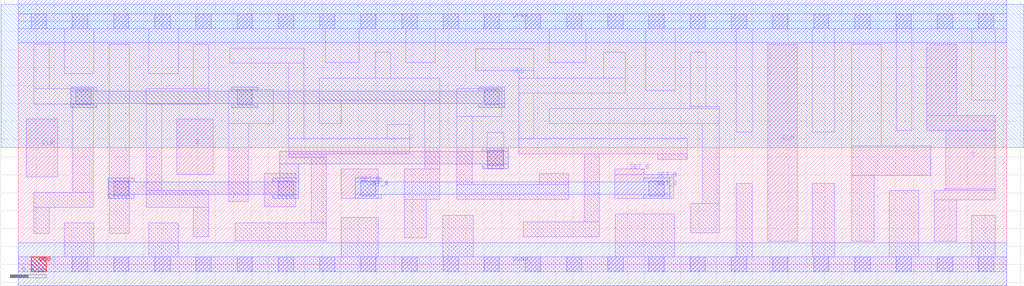
<source format=lef>
# Copyright 2020 The SkyWater PDK Authors
#
# Licensed under the Apache License, Version 2.0 (the "License");
# you may not use this file except in compliance with the License.
# You may obtain a copy of the License at
#
#     https://www.apache.org/licenses/LICENSE-2.0
#
# Unless required by applicable law or agreed to in writing, software
# distributed under the License is distributed on an "AS IS" BASIS,
# WITHOUT WARRANTIES OR CONDITIONS OF ANY KIND, either express or implied.
# See the License for the specific language governing permissions and
# limitations under the License.
#
# SPDX-License-Identifier: Apache-2.0

VERSION 5.7 ;
  NOWIREEXTENSIONATPIN ON ;
  DIVIDERCHAR "/" ;
  BUSBITCHARS "[]" ;
MACRO sky130_fd_sc_hd__dfsbp_2
  CLASS CORE ;
  FOREIGN sky130_fd_sc_hd__dfsbp_2 ;
  ORIGIN  0.000000  0.000000 ;
  SIZE  11.04000 BY  2.720000 ;
  SYMMETRY X Y R90 ;
  SITE unithd ;
  PIN D
    ANTENNAGATEAREA  0.222000 ;
    DIRECTION INPUT ;
    USE SIGNAL ;
    PORT
      LAYER li1 ;
        RECT 1.770000 1.005000 2.180000 1.625000 ;
    END
  END D
  PIN Q
    ANTENNADIFFAREA  0.445500 ;
    DIRECTION OUTPUT ;
    USE SIGNAL ;
    PORT
      LAYER li1 ;
        RECT 10.150000 1.495000 10.915000 1.665000 ;
        RECT 10.150000 1.665000 10.480000 2.465000 ;
        RECT 10.230000 0.255000 10.480000 0.720000 ;
        RECT 10.230000 0.720000 10.915000 0.825000 ;
        RECT 10.345000 0.825000 10.915000 0.845000 ;
        RECT 10.360000 0.845000 10.915000 1.495000 ;
    END
  END Q
  PIN Q_N
    ANTENNADIFFAREA  0.445500 ;
    DIRECTION OUTPUT ;
    USE SIGNAL ;
    PORT
      LAYER li1 ;
        RECT 8.370000 0.255000 8.700000 2.465000 ;
    END
  END Q_N
  PIN SET_B
    ANTENNAGATEAREA  0.252000 ;
    DIRECTION INPUT ;
    USE SIGNAL ;
    PORT
      LAYER li1 ;
        RECT 3.610000 0.735000 4.020000 1.065000 ;
      LAYER mcon ;
        RECT 3.825000 0.765000 3.995000 0.935000 ;
    END
    PORT
      LAYER li1 ;
        RECT 6.660000 0.735000 7.320000 1.005000 ;
        RECT 6.660000 1.005000 6.990000 1.065000 ;
      LAYER mcon ;
        RECT 7.045000 0.765000 7.215000 0.935000 ;
    END
    PORT
      LAYER met1 ;
        RECT 3.765000 0.735000 4.055000 0.780000 ;
        RECT 3.765000 0.780000 7.275000 0.920000 ;
        RECT 3.765000 0.920000 4.055000 0.965000 ;
        RECT 6.985000 0.735000 7.275000 0.780000 ;
        RECT 6.985000 0.920000 7.275000 0.965000 ;
    END
  END SET_B
  PIN CLK
    ANTENNAGATEAREA  0.159000 ;
    DIRECTION INPUT ;
    USE CLOCK ;
    PORT
      LAYER li1 ;
        RECT 0.090000 0.975000 0.440000 1.625000 ;
    END
  END CLK
  PIN VGND
    DIRECTION INOUT ;
    SHAPE ABUTMENT ;
    USE GROUND ;
    PORT
      LAYER met1 ;
        RECT 0.000000 -0.240000 11.040000 0.240000 ;
    END
  END VGND
  PIN VNB
    DIRECTION INOUT ;
    USE GROUND ;
    PORT
      LAYER pwell ;
        RECT 0.145000 -0.085000 0.315000 0.085000 ;
    END
  END VNB
  PIN VPB
    DIRECTION INOUT ;
    USE POWER ;
    PORT
      LAYER nwell ;
        RECT -0.190000 1.305000 11.230000 2.910000 ;
    END
  END VPB
  PIN VPWR
    DIRECTION INOUT ;
    SHAPE ABUTMENT ;
    USE POWER ;
    PORT
      LAYER met1 ;
        RECT 0.000000 2.480000 11.040000 2.960000 ;
    END
  END VPWR
  OBS
    LAYER li1 ;
      RECT  0.000000 -0.085000 11.040000 0.085000 ;
      RECT  0.000000  2.635000 11.040000 2.805000 ;
      RECT  0.175000  0.345000  0.345000 0.635000 ;
      RECT  0.175000  0.635000  0.840000 0.805000 ;
      RECT  0.175000  1.795000  0.840000 1.965000 ;
      RECT  0.175000  1.965000  0.345000 2.465000 ;
      RECT  0.515000  0.085000  0.845000 0.465000 ;
      RECT  0.515000  2.135000  0.845000 2.635000 ;
      RECT  0.610000  0.805000  0.840000 1.795000 ;
      RECT  1.015000  0.345000  1.240000 2.465000 ;
      RECT  1.430000  0.635000  2.125000 0.825000 ;
      RECT  1.430000  0.825000  1.600000 1.795000 ;
      RECT  1.430000  1.795000  2.125000 1.965000 ;
      RECT  1.455000  0.085000  1.785000 0.465000 ;
      RECT  1.455000  2.135000  1.785000 2.635000 ;
      RECT  1.955000  0.305000  2.125000 0.635000 ;
      RECT  1.955000  1.965000  2.125000 2.465000 ;
      RECT  2.350000  0.705000  2.570000 1.575000 ;
      RECT  2.350000  1.575000  2.850000 1.955000 ;
      RECT  2.360000  2.250000  3.190000 2.420000 ;
      RECT  2.425000  0.265000  3.440000 0.465000 ;
      RECT  2.750000  0.645000  3.100000 1.015000 ;
      RECT  3.020000  1.195000  3.440000 1.235000 ;
      RECT  3.020000  1.235000  4.370000 1.405000 ;
      RECT  3.020000  1.405000  3.190000 2.250000 ;
      RECT  3.270000  0.465000  3.440000 1.195000 ;
      RECT  3.360000  1.575000  3.610000 1.835000 ;
      RECT  3.360000  1.835000  4.710000 2.085000 ;
      RECT  3.430000  2.255000  3.810000 2.635000 ;
      RECT  3.610000  0.085000  4.020000 0.525000 ;
      RECT  3.990000  2.085000  4.160000 2.375000 ;
      RECT  4.120000  1.405000  4.370000 1.565000 ;
      RECT  4.310000  0.295000  4.560000 0.725000 ;
      RECT  4.310000  0.725000  4.710000 1.065000 ;
      RECT  4.330000  2.255000  4.660000 2.635000 ;
      RECT  4.540000  1.065000  4.710000 1.835000 ;
      RECT  4.740000  0.085000  5.080000 0.545000 ;
      RECT  4.900000  0.725000  6.150000 0.895000 ;
      RECT  4.900000  0.895000  5.070000 1.655000 ;
      RECT  4.900000  1.655000  5.400000 1.965000 ;
      RECT  5.110000  2.165000  5.760000 2.415000 ;
      RECT  5.240000  1.065000  5.420000 1.475000 ;
      RECT  5.590000  1.235000  7.470000 1.405000 ;
      RECT  5.590000  1.405000  5.760000 1.915000 ;
      RECT  5.590000  1.915000  6.780000 2.085000 ;
      RECT  5.590000  2.085000  5.760000 2.165000 ;
      RECT  5.640000  0.305000  6.490000 0.475000 ;
      RECT  5.820000  0.895000  6.150000 1.015000 ;
      RECT  5.930000  1.575000  7.830000 1.745000 ;
      RECT  5.930000  2.255000  6.340000 2.635000 ;
      RECT  6.320000  0.475000  6.490000 1.235000 ;
      RECT  6.540000  2.085000  6.780000 2.375000 ;
      RECT  6.670000  0.085000  7.330000 0.565000 ;
      RECT  7.010000  1.945000  7.340000 2.635000 ;
      RECT  7.140000  1.175000  7.470000 1.235000 ;
      RECT  7.510000  0.350000  7.830000 0.680000 ;
      RECT  7.510000  1.745000  7.830000 1.765000 ;
      RECT  7.510000  1.765000  7.680000 2.375000 ;
      RECT  7.640000  0.680000  7.830000 1.575000 ;
      RECT  8.020000  0.085000  8.200000 0.905000 ;
      RECT  8.020000  1.480000  8.200000 2.635000 ;
      RECT  8.870000  0.085000  9.120000 0.905000 ;
      RECT  8.870000  1.480000  9.120000 2.635000 ;
      RECT  9.310000  0.255000  9.560000 0.995000 ;
      RECT  9.310000  0.995000 10.190000 1.325000 ;
      RECT  9.310000  1.325000  9.640000 2.465000 ;
      RECT  9.730000  0.085000 10.060000 0.825000 ;
      RECT  9.810000  1.495000  9.980000 2.635000 ;
      RECT 10.650000  0.085000 10.915000 0.550000 ;
      RECT 10.650000  1.835000 10.915000 2.635000 ;
    LAYER mcon ;
      RECT  0.145000 -0.085000  0.315000 0.085000 ;
      RECT  0.145000  2.635000  0.315000 2.805000 ;
      RECT  0.605000 -0.085000  0.775000 0.085000 ;
      RECT  0.605000  2.635000  0.775000 2.805000 ;
      RECT  0.645000  1.785000  0.815000 1.955000 ;
      RECT  1.065000 -0.085000  1.235000 0.085000 ;
      RECT  1.065000  0.765000  1.235000 0.935000 ;
      RECT  1.065000  2.635000  1.235000 2.805000 ;
      RECT  1.525000 -0.085000  1.695000 0.085000 ;
      RECT  1.525000  2.635000  1.695000 2.805000 ;
      RECT  1.985000 -0.085000  2.155000 0.085000 ;
      RECT  1.985000  2.635000  2.155000 2.805000 ;
      RECT  2.445000 -0.085000  2.615000 0.085000 ;
      RECT  2.445000  1.785000  2.615000 1.955000 ;
      RECT  2.445000  2.635000  2.615000 2.805000 ;
      RECT  2.905000 -0.085000  3.075000 0.085000 ;
      RECT  2.905000  0.765000  3.075000 0.935000 ;
      RECT  2.905000  2.635000  3.075000 2.805000 ;
      RECT  3.365000 -0.085000  3.535000 0.085000 ;
      RECT  3.365000  2.635000  3.535000 2.805000 ;
      RECT  3.825000 -0.085000  3.995000 0.085000 ;
      RECT  3.825000  2.635000  3.995000 2.805000 ;
      RECT  4.285000 -0.085000  4.455000 0.085000 ;
      RECT  4.285000  2.635000  4.455000 2.805000 ;
      RECT  4.745000 -0.085000  4.915000 0.085000 ;
      RECT  4.745000  2.635000  4.915000 2.805000 ;
      RECT  5.205000 -0.085000  5.375000 0.085000 ;
      RECT  5.205000  1.785000  5.375000 1.955000 ;
      RECT  5.205000  2.635000  5.375000 2.805000 ;
      RECT  5.245000  1.105000  5.415000 1.275000 ;
      RECT  5.665000 -0.085000  5.835000 0.085000 ;
      RECT  5.665000  2.635000  5.835000 2.805000 ;
      RECT  6.125000 -0.085000  6.295000 0.085000 ;
      RECT  6.125000  2.635000  6.295000 2.805000 ;
      RECT  6.585000 -0.085000  6.755000 0.085000 ;
      RECT  6.585000  2.635000  6.755000 2.805000 ;
      RECT  7.045000 -0.085000  7.215000 0.085000 ;
      RECT  7.045000  2.635000  7.215000 2.805000 ;
      RECT  7.505000 -0.085000  7.675000 0.085000 ;
      RECT  7.505000  2.635000  7.675000 2.805000 ;
      RECT  7.965000 -0.085000  8.135000 0.085000 ;
      RECT  7.965000  2.635000  8.135000 2.805000 ;
      RECT  8.425000 -0.085000  8.595000 0.085000 ;
      RECT  8.425000  2.635000  8.595000 2.805000 ;
      RECT  8.885000 -0.085000  9.055000 0.085000 ;
      RECT  8.885000  2.635000  9.055000 2.805000 ;
      RECT  9.345000 -0.085000  9.515000 0.085000 ;
      RECT  9.345000  2.635000  9.515000 2.805000 ;
      RECT  9.805000 -0.085000  9.975000 0.085000 ;
      RECT  9.805000  2.635000  9.975000 2.805000 ;
      RECT 10.265000 -0.085000 10.435000 0.085000 ;
      RECT 10.265000  2.635000 10.435000 2.805000 ;
      RECT 10.725000 -0.085000 10.895000 0.085000 ;
      RECT 10.725000  2.635000 10.895000 2.805000 ;
    LAYER met1 ;
      RECT 0.585000 1.755000 0.875000 1.800000 ;
      RECT 0.585000 1.800000 5.435000 1.940000 ;
      RECT 0.585000 1.940000 0.875000 1.985000 ;
      RECT 1.005000 0.735000 1.295000 0.780000 ;
      RECT 1.005000 0.780000 3.135000 0.920000 ;
      RECT 1.005000 0.920000 1.295000 0.965000 ;
      RECT 2.385000 1.755000 2.675000 1.800000 ;
      RECT 2.385000 1.940000 2.675000 1.985000 ;
      RECT 2.845000 0.735000 3.135000 0.780000 ;
      RECT 2.845000 0.920000 3.135000 0.965000 ;
      RECT 2.920000 0.965000 3.135000 1.120000 ;
      RECT 2.920000 1.120000 5.475000 1.260000 ;
      RECT 5.145000 1.755000 5.435000 1.800000 ;
      RECT 5.145000 1.940000 5.435000 1.985000 ;
      RECT 5.185000 1.075000 5.475000 1.120000 ;
      RECT 5.185000 1.260000 5.475000 1.305000 ;
  END
END sky130_fd_sc_hd__dfsbp_2
END LIBRARY

</source>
########
**PROBLEM DESCRIPTION:** From the data above, return every line from the line that has "4.160000 2.375000 ;" up to and including the line that has "9.120000 2.635000 ;", exactly.

**ANSWER SPACE:**
      RECT  3.990000  2.085000  4.160000 2.375000 ;
      RECT  4.120000  1.405000  4.370000 1.565000 ;
      RECT  4.310000  0.295000  4.560000 0.725000 ;
      RECT  4.310000  0.725000  4.710000 1.065000 ;
      RECT  4.330000  2.255000  4.660000 2.635000 ;
      RECT  4.540000  1.065000  4.710000 1.835000 ;
      RECT  4.740000  0.085000  5.080000 0.545000 ;
      RECT  4.900000  0.725000  6.150000 0.895000 ;
      RECT  4.900000  0.895000  5.070000 1.655000 ;
      RECT  4.900000  1.655000  5.400000 1.965000 ;
      RECT  5.110000  2.165000  5.760000 2.415000 ;
      RECT  5.240000  1.065000  5.420000 1.475000 ;
      RECT  5.590000  1.235000  7.470000 1.405000 ;
      RECT  5.590000  1.405000  5.760000 1.915000 ;
      RECT  5.590000  1.915000  6.780000 2.085000 ;
      RECT  5.590000  2.085000  5.760000 2.165000 ;
      RECT  5.640000  0.305000  6.490000 0.475000 ;
      RECT  5.820000  0.895000  6.150000 1.015000 ;
      RECT  5.930000  1.575000  7.830000 1.745000 ;
      RECT  5.930000  2.255000  6.340000 2.635000 ;
      RECT  6.320000  0.475000  6.490000 1.235000 ;
      RECT  6.540000  2.085000  6.780000 2.375000 ;
      RECT  6.670000  0.085000  7.330000 0.565000 ;
      RECT  7.010000  1.945000  7.340000 2.635000 ;
      RECT  7.140000  1.175000  7.470000 1.235000 ;
      RECT  7.510000  0.350000  7.830000 0.680000 ;
      RECT  7.510000  1.745000  7.830000 1.765000 ;
      RECT  7.510000  1.765000  7.680000 2.375000 ;
      RECT  7.640000  0.680000  7.830000 1.575000 ;
      RECT  8.020000  0.085000  8.200000 0.905000 ;
      RECT  8.020000  1.480000  8.200000 2.635000 ;
      RECT  8.870000  0.085000  9.120000 0.905000 ;
      RECT  8.870000  1.480000  9.120000 2.635000 ;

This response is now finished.